In any file system on the planet, having too many small files in one directory is not a good idea. Some are better than the alternative, but in the end it drops the performance - at the operating system level.
Many systems which save large amount of small data (one example is caching) implement methods like:
- Keep the data in a database
- Keep it in a large file and implement an indexed access
- Use a tree of directory structures (e.g. 16-256 per level)
- …
When working with datasets, we need to un-tar them to access individual clips and when the dataset is large, so is the clips directory. When you examine the un-tar process of a larger dataset, you will see how it gets slower and slower, because the OS/File System pair cannot cope with it, especially if they keep journals. For those large datasets, it is also not possible use RAM-disks, you would need workstation grade hardware for large RAM (and RAM is already a scarce resource when training).

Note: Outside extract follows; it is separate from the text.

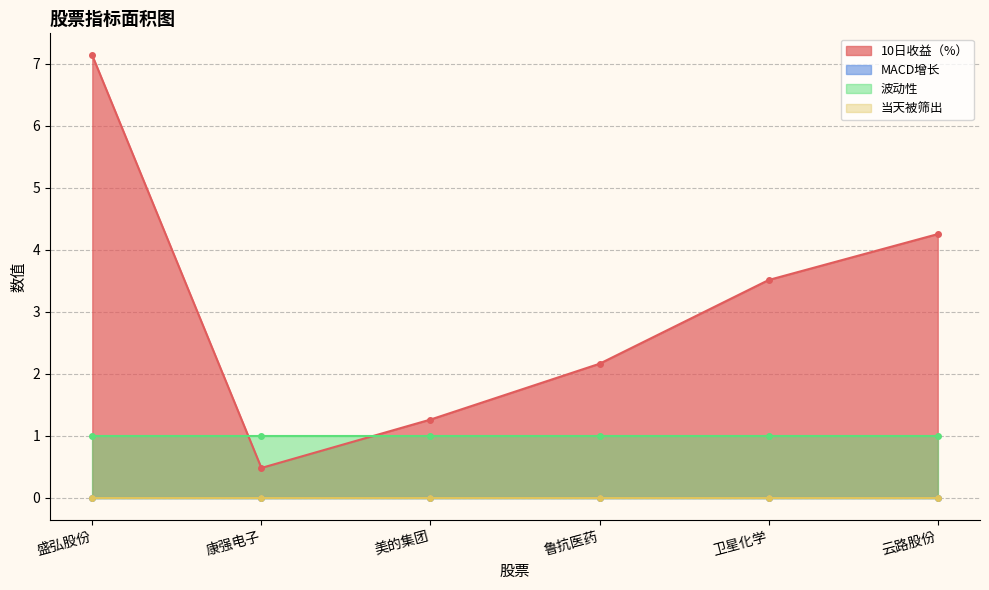

What is the label of the 4th point from the right?

美的集团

I’m not sure how you cope with this issue, but I tried several operating systems with different file systems, each get a bottleneck at some point. Of course HHD < SSD < NVMe SSD etc, but you would need large, speedy and costly ones (e.g. 4TB NVMe on PCIE-4/5).
And it will get worse with increasing dataset sizes…
And it will be an addition to the performance cost caused by accessing small files instead of large ones (files are usually between 3KB-90KB for now, but will reach 130KB with the new 15sec recording limit).
The easiest solution I can think of is #3 above, e.g. creating a directory structure based on the number in the clip name, e.g. for common_voice_ab_19904194.mp3 like:
./clips
/19
/90
/41
common_voice_ab_19904194.mp3
That would keep each directory under 100 items and the path calculations would be very easy…
What is your experience? What do you think?